== Task requirements ==
After finding the line with "(x=241, y=364) px." in the entries below, retype exactly each line from there through the line with "soft tissue attenuation.", including that final line.

Records shown section start

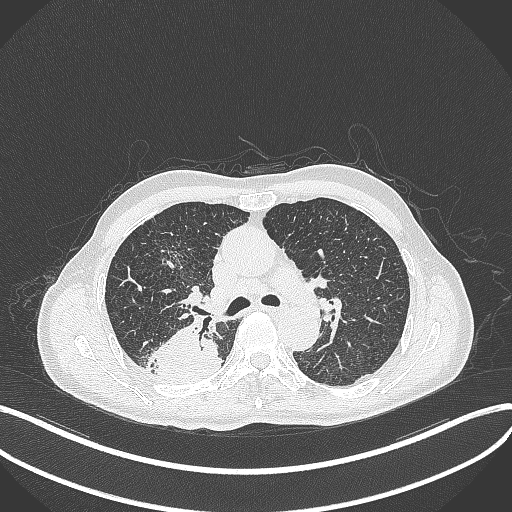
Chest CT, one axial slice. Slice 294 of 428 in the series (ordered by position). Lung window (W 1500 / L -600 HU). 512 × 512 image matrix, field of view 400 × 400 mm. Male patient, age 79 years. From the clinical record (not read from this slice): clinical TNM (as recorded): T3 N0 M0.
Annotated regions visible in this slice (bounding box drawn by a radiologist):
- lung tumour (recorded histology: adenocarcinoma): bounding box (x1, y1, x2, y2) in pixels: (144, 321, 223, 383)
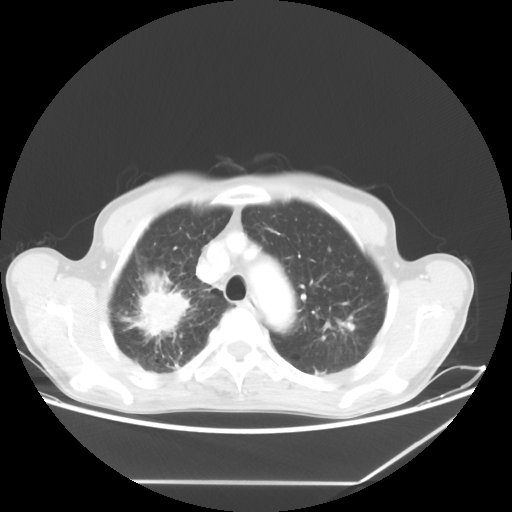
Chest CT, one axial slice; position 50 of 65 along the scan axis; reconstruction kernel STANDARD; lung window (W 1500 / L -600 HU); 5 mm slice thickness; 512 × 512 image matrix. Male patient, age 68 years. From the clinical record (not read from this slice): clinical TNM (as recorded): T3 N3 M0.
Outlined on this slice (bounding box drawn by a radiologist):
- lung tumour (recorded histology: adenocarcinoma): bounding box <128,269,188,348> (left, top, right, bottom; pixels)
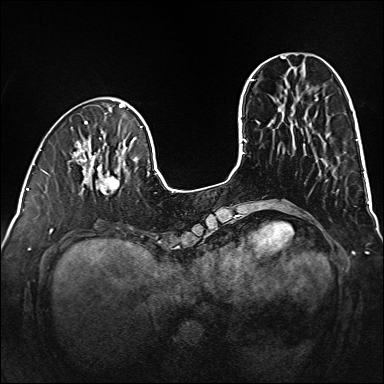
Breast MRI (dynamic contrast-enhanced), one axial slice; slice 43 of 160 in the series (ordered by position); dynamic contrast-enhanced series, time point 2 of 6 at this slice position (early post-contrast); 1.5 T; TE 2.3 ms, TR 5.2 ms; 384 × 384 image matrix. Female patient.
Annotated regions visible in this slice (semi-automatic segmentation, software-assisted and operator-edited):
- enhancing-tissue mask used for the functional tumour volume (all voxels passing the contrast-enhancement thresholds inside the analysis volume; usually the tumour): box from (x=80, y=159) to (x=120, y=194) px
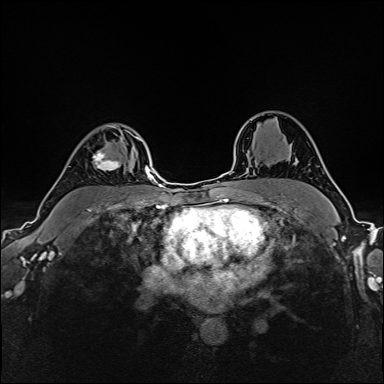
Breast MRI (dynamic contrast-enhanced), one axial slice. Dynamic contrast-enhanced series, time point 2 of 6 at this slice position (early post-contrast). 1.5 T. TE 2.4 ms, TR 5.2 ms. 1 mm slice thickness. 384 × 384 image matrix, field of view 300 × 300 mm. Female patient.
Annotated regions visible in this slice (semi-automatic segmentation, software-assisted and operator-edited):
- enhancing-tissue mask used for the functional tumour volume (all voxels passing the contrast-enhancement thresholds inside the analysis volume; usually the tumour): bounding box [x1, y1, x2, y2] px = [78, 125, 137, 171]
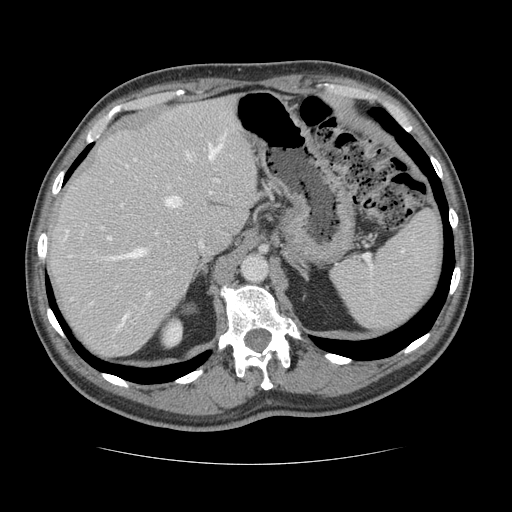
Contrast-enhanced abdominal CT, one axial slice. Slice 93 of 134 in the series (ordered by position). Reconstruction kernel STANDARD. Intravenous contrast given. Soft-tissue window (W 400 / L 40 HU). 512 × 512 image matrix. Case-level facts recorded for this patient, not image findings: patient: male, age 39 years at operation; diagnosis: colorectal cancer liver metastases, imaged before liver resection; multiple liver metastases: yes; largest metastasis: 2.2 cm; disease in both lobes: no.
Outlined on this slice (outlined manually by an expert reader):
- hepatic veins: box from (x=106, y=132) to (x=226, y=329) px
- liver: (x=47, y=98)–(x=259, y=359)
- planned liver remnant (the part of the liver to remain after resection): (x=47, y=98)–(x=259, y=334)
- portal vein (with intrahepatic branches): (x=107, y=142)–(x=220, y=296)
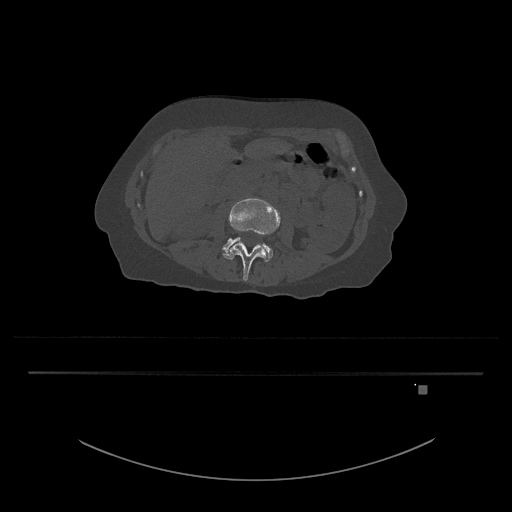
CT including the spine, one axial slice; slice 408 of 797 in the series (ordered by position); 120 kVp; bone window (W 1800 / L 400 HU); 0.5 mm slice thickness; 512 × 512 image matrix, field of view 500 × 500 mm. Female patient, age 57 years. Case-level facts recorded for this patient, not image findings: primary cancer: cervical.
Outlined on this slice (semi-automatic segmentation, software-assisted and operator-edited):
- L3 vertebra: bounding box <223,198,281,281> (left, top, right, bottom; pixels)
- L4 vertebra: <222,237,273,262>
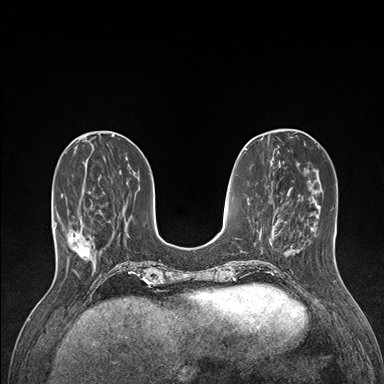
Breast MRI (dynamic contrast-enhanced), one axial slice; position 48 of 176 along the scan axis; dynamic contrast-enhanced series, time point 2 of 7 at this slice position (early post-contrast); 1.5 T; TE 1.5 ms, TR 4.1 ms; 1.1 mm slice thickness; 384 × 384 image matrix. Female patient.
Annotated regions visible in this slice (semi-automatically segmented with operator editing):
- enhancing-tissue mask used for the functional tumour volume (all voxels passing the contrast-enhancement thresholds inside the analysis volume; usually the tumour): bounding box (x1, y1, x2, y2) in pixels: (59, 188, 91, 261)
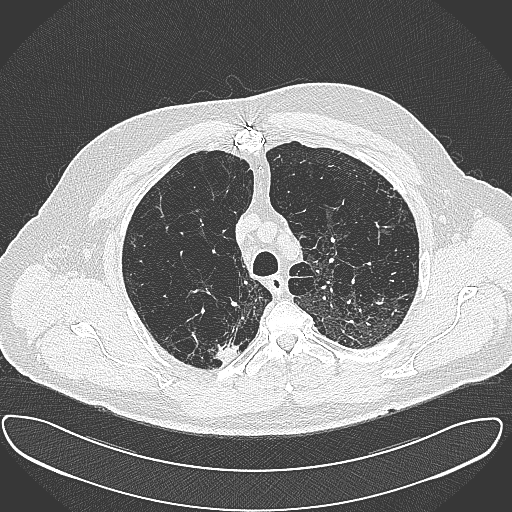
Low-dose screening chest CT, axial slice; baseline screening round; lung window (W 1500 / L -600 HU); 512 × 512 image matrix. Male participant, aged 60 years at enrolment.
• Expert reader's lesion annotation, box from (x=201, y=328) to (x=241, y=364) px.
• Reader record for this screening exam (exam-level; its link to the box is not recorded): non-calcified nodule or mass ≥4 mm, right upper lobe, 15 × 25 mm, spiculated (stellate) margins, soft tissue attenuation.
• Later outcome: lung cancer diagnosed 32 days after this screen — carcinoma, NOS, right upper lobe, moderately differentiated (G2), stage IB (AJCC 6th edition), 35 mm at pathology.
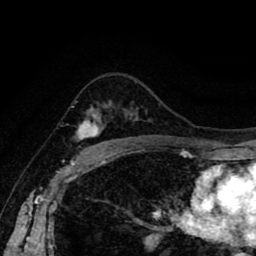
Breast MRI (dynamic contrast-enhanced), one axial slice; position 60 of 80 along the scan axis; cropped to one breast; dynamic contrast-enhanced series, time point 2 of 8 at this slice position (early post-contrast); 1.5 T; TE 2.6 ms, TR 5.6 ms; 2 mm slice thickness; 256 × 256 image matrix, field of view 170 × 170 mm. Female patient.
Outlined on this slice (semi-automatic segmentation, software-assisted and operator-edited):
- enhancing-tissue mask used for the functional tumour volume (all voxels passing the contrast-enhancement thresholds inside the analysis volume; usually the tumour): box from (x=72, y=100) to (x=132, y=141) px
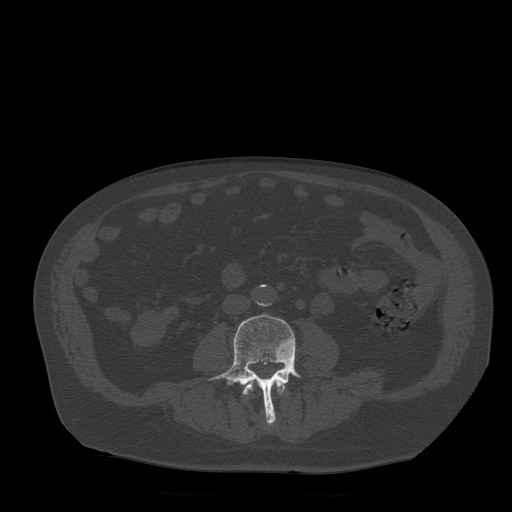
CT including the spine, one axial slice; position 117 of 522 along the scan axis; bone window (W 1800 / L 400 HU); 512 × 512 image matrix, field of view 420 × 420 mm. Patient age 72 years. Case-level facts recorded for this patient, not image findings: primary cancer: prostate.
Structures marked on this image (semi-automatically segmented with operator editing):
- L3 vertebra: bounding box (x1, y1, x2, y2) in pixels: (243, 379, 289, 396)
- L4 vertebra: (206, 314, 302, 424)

Records shown section end

== Response below ==
• Expert reader's lesion annotation, box from (x=201, y=328) to (x=241, y=364) px.
• Reader record for this screening exam (exam-level; its link to the box is not recorded): non-calcified nodule or mass ≥4 mm, right upper lobe, 15 × 25 mm, spiculated (stellate) margins, soft tissue attenuation.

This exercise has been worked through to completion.